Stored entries

____________

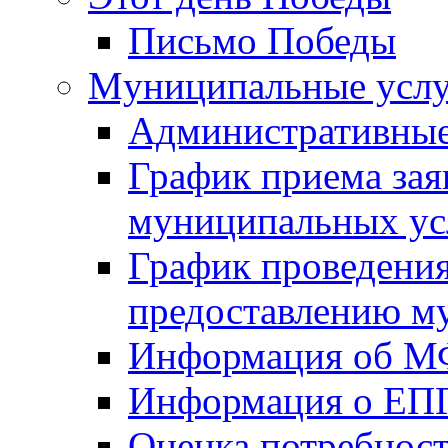
Письмо Победы
Mуниципальные усл
Административные
График приема зая
муниципальных ус
График проведения
предоставлению м
Информация об 
Информация о ЕП
Оценка потребнос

____________

* **Problem to solve**
Each entry is to be given again exactly as it stands, with its pictures removed.

* **Task response**
Письмо Победы
Mуниципальные усл
Административные
График приема зая
муниципальных ус
График проведения
предоставлению м
Информация об 
Информация о ЕП
Оценка потребнос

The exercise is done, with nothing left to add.